La metafora adatta è semplice e alla portata di tutti ed è strano che il Presidente di Agcom Angelo Marcello Cardani non la capisca. Ed è la metafora della piazza come luogo e dei cittadini che la frequentano come soggetti delle relazioni sociali. È un peccato perché l’idea stessa di piazza virtuale è vecchia ormai di oltre un decennio e se nel frattempo l’aggettivo virtuale è stato meritatamente dimenticato, la parola piazza resiste e resta a nostra disposizione ancor oggi, utile a descrivere, per analogie, il misterioso mondo della Rete a quanti non lo conoscono e non lo frequentano.
Se Internet è da sempre un luogo molto prima di essere un medium, molte delle idee che ci hanno fatto comodo fino a ieri per rappresentare e difendere diritti e democrazia nella comunicazione di massa diventano improvvisamente non solo inutilizzabili ma anche, in qualche misura, prevaricatrici e reazionarie.
Possiamo permetterci di controllare ed indirizzare la libera espressione di cittadini che si incontrano in piazza e confrontano punti di vista e impressioni – per esempio sulla campagna elettorale in corso? Possiamo immaginare, anche solo lontanamente, che un simile luogo possa essere vigilato e transennato in nome di una esigenza superiore di equilibrio e medietà fra i candidati al Parlamento?
Ovviamente no, chiunque lo può comprendere: il Presidente Cardani pensa invece che, senza troppe complicazioni, Internet sia semplicemente uno dei tanti strumenti di comunicazione di massa che orientano, educano ed eventualmente distorcono l’ideazione democratica dei fragili cittadini della Penisola e che come tale, almeno in periodi sensibili, vada in qualche misura controllata. E pensandolo immagina, per un futuro al passo coi tempi che cambiano, una sorta di par condicio in qualche misura (in quale misura ovviamente non lo dice) estesa anche al Web.
L’idea è folle e come tale, per amore del paradosso, meriterebbe di essere ulteriormente approfondita (lo ha fatto per esempio Fabio Chiusi sul suo blog) se non fosse che nel momento in cui ci accingiamo a farlo, più che nuove frontiere di equilibrata comunicazione preelettorale adeguata ai tempi correnti (la legge sulla par condicio è del 2000), vengono immediatamente alla mente, per analogie involontarie ma inevitabili, altre passate esperienze storiche in cui il controllo dei cittadini riguardava non solo le manifestazioni del pensiero liberamente esposto ma anche i luoghi privati o presunti tali.

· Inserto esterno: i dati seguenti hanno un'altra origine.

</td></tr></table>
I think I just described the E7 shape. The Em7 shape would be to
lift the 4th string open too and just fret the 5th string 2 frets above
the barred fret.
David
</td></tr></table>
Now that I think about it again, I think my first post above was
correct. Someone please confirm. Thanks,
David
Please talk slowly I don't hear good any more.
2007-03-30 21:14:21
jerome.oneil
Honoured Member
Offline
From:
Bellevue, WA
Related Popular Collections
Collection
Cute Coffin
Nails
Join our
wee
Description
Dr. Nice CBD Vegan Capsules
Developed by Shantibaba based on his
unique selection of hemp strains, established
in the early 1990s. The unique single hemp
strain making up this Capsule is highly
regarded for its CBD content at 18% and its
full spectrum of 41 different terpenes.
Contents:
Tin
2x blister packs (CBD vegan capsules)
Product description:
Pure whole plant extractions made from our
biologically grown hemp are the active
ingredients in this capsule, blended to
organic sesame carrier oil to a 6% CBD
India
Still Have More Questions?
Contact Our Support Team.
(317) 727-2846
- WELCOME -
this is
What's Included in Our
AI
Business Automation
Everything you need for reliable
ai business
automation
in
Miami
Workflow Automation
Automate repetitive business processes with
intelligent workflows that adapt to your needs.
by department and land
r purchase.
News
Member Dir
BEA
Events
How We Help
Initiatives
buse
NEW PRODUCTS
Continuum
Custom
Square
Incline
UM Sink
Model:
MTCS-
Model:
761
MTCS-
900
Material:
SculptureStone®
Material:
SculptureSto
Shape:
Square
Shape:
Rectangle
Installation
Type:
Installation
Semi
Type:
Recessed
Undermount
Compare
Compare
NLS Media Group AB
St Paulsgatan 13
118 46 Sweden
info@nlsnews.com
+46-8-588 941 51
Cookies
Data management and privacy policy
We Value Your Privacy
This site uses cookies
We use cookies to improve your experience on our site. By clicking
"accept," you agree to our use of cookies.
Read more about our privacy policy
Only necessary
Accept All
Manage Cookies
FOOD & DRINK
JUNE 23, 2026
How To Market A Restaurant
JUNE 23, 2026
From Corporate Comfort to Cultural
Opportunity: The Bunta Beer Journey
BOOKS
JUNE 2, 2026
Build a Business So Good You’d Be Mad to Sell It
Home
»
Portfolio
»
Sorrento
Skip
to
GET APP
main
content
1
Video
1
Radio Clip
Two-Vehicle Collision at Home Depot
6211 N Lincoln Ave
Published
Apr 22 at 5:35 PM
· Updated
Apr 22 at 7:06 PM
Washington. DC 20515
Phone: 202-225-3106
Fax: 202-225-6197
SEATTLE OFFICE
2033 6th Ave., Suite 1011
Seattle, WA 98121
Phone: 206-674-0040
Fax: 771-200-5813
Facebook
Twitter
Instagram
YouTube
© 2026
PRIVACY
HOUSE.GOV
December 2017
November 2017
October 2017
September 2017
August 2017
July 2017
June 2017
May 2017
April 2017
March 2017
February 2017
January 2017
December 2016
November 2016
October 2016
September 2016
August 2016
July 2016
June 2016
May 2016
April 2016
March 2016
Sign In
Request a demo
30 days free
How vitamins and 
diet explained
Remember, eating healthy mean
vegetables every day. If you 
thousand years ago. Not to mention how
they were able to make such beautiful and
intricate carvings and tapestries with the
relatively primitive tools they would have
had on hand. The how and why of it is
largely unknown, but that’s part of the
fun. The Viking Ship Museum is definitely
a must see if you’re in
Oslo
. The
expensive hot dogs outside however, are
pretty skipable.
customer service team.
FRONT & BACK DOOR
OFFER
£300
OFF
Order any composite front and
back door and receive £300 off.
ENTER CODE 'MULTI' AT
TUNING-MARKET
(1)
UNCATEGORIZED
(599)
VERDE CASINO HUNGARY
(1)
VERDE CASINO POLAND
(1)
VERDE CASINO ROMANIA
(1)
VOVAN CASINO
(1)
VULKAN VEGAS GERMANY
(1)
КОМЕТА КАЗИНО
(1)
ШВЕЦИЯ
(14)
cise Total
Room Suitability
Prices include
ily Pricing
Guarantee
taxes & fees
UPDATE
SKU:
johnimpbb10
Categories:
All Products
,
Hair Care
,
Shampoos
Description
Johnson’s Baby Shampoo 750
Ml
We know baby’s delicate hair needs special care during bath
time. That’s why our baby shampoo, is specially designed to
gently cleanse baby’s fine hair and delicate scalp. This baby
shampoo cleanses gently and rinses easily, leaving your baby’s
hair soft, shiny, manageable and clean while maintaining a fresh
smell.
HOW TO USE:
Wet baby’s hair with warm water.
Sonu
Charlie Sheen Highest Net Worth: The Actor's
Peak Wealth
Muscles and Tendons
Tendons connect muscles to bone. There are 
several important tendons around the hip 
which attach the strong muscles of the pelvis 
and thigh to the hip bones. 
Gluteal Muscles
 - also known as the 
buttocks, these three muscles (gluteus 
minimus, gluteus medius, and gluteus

Il grande orecchio del despota desideroso di risalire la corrente su fino al pensiero appena concepito nella testa del dissidente.
Non è colpa del Presidente di Agcom, al quale certo non vogliamo attribuire aspirazioni degne della Stasi, il quale evidentemente esprime idee personali tanto in buona fede quanto curiose, ma è semmai colpa del sistema Italia che continua a scegliere, per le posizione in cima alla piramide gerarchica del proprio apparato decisionale, persone spesso inconsapevoli dei temi che affrontano. Il Governo dei tecnici non ha avuto alcun peso nella composizione del nuovo Consiglio Agcom (tranne per la figura stessa di Cardani indicata direttamente da Mario Monti) e tutto si è risolto all’interno della usuale logica spartitoria fra i partiti, un sistema che ha mantenuti nell’ultimo decennio Authority nelle quali sovente la fedeltà dei Commissari ai propri referenti politici superava le competenze minime richieste.
Ma se il Presidente Cardani sostiene pubblicamente e con svagata leggerezza che applicare la par condicio ai social network sarebbe utile e possibile, il punto non è tanto quello di incuriosirsi su quali possano essere i percorsi per applicare queste nuove garanzie democratiche ai cittadini italiani su Facebook, ma su quali siano invece i percorsi, ben più accidentati e impervi, per mettere a capo di uno dei principali organi di garanzia del Paese persone che quando parlano apertis verbis abbiano una idea anche solo vaga della complessità dei temi che stanno trattando.